Bendaroos… “As seen on TV” You can’t buy a box of these things in stores. You have to go online. I wondered if Santa had wifi up at the North Pole.
He left a note on the coffee table explaining that he was sorry that there were no Bendaroos under the tree this year, because they must have fallen out of the sleigh as he flew over Jamaica. Santa went on to say that an elf would drop them off as soon as he could retrieve them. Now my little big girl keeps talking about an elf coming to see her. Greatness.
As expected, Christmas was a big hit for everyone in the household, except for me of course. Despite the warmth in my heart over making their holidays special, I’m a little selfish. I’m one of the many who get down in the dumps this time of year, and that’s just a fact nobody can get around. Not even me.
Christmas is a special mark on most every one’s calendar in my part of the world. That’s even true for people who aren’t Christians. They may not celebrate the birth of Jesus Christ and his status as a saviour to all that believe in him, but they still pause for the cause. They join in their Christian counterparts in hoping for the familiar but underrated phrase ‘Peace on Earth. Goodwill toward men.” I hope too.
The network radio star and Austin storyteller John Henry Faulk made a living on making people laugh, but he also made his mark by making people think. His style was extremely rural. The TV show Hee Haw used his talents in the 1980’s with success. It turns out though, that on that corn-pone comedy series, Faulk appeared to be one of the most intelligent. (I think Archie Campbell was the other brain on the show.) Faulk’s account of one Christmas gained popularity when NPR aired it in the 1970’s. I wept when I first listened to it. I can’t listen to it anymore, but you can by going here.
Since Christmas is a special mark, it also allows your mind to go back to those happy memories of Christmas’ past. Christmas takes me to several places in my mind. The most prevalent is a trip back in time to the faces and sounds of loved ones who’ve left this world long ago. It takes me back to trips to my great grandparents. It’s waking up to a tree so tall that Daddy had to get out the industrial ladder so Mama could decorate the top. It takes me back to actually cutting a Christmas tree from the woods outside of town, whether it was on my family’s land, or some ditch east of Austin Chapel.
Christmas is my Mama Lizia’s tea cakes. It’s Nannie & Papa’s fake Christmas tree. It’s bags of fruit delivered to the residents out at Sunny Acres Nursing Home. It’s taking highway 44 home from Mama Tidwell’s house in hopes of seeing Santa Claus flying across the sky. I never saw him fly, but we took that route because 30 years before, my Mama was a small child- and her family thought they saw Santa on that road. Christmas was seeing the train roll through town and wondering when Daddy would be home again.
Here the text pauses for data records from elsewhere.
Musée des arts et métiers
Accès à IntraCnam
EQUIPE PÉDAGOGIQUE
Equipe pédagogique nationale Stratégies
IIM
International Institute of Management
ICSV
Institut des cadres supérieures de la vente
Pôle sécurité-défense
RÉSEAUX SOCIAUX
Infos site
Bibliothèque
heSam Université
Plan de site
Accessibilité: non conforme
It was Uncle Joe Shumake and his red Chevrolet pick up.
It was the Methodist Church on Christmas Eve, the Baptist Church for Christmas Day, and making decorations in Mama’s kitchen to hang on the De Kalb community Christmas tree.
It’s a lot of things to me that aren’t there anymore, and while I smile when I think back to them… the smile fades when I return to reality.
But leave it to my house full of young people (partner included) to put the smile back on my face. Knowing they’re healthy and growing (and happy) is worth a hundred Christmases.